- Church: Free Methodist Church
- In office: 1898–1929
- Previous post: Presiding Elder

Orders
- Ordination: 1872
- Consecration: 1898

Personal details
- Born: February 27, 1844 Gowanda, New York, US
- Died: January 16, 1929 (aged 84) Jamestown
- Denomination: Methodist
- Parents: Ashbel R. Sellew, Jane M. Sellew née Tucker
- Alma mater: Dartmouth College

= Walter Ashbel Sellew =

Methodist bishop

Walter Ashbel Sellew (born 27 February 1844—16 January 1929) was a Methodist bishop, holding that office in the Free Methodist Church. Sellew was a prominent figure in the Wesleyan–Holiness movement, writing on the topics of the importance of a woman's headcovering, the ordination of women in Methodism, and missions.

== Early life and career ==
Walter Ashbel Sellew was born in Gowanda, New York on 27 February 1844 to Ashbel R. Sellew and Jane M. Sellew née Tucker. In 1866, Sellew graduated from Dartmouth College with a Bachelor of Arts and in 1869, he earned a Master of Arts from the same institution; he was a member of Zeta chapter of Psi Upsilon. With respect to academics, he "maintained a high rank in scholarship" and was elected a Phi Beta Kappa.

In 1872, Sellew was ordained in the Free Methodist Church. He held pastorates successively at Tonawanda, Rochester, Spring Arbor, Dunkirk, Gerry, Allegany, and Buffalo.

Between 1887 and 1898, Walter Ashbel Sellew was the presiding elder of the Chautauqua, Allegany, Buffalo, Oil City, Bradford and Pittsburgh districts of the Free Methodist Church. He was consecrated a bishop of the Free Methodist Church on 15 October 1898.

Sellew served as a missionary for the Free Methodist Church in 1906, and was known for his service in China and Japan.

== Academia and philanthropy ==
Sellew served as the president of the A. M. Chesebrough Seminary in North Chili, New York.

Sellew served as the treasurer for the Gerry Home for Aged Persons and the Gerry Orphanage.

== Writings ==
Sellew published Clara Leffingwell, a Missionary, among other Christian religious publications.

He championed the ordination of women in Methodism. In 1894, Sellew published Why Not?: A Plea for the Ordination of Those Women Whom God Has Called to Preach the Gospel. Sellew was the primary architect of the resolution in the Free Methodist Church that led to the ordination of women as deacons in 1911, which read: "Whenever any annual conference, shall be satisfied that any woman is called of God to preach the gospel, that annual conference may be permitted to receive her on trial, and into full connection, and ordain her as a deacon, all on the same conditions as we receive men into the same relations."
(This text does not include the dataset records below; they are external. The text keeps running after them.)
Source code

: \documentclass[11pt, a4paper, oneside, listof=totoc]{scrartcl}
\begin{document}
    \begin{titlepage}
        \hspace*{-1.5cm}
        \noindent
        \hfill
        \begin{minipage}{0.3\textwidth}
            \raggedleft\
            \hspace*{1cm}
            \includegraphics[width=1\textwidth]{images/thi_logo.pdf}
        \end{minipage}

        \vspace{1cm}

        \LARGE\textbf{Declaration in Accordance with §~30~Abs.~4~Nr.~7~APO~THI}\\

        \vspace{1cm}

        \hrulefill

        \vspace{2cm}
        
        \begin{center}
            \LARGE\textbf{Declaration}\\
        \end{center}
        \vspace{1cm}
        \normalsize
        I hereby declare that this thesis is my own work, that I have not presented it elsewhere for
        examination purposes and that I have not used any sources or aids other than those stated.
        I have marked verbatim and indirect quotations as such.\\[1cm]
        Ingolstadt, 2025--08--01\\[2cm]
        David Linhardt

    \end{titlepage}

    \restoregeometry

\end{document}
Sellew wrote on the ordinance of headcovering among Christian women in an article titled "Woman in the Public Service"; in this, he stated:

The claim which God's word has upon us is infinitely stronger than the convenience or inconvenience of the individual, and to consider it in that light is to bring it into our contempt. The only safe way in this particular, as in all others, is to do just what the word commands. If in this particular respect the hats usually worn by our pilgrim sisters are too heavy, a small, light bonnet might be worn. If such would be lighter and easier in many cases they certainly would be a great improvement as far as appearances are concerned over the ungainly hats frequently worn. At least something can be devised that may be worn so that the word may be obeyed. Let something be worn on the head so that, while our sisters shall maintain that equality in the spirit and in their public ministrations that is given them by God's word, they may at the same time acknowledge that measure of subjection to man which nature and the word of God so plainly teach.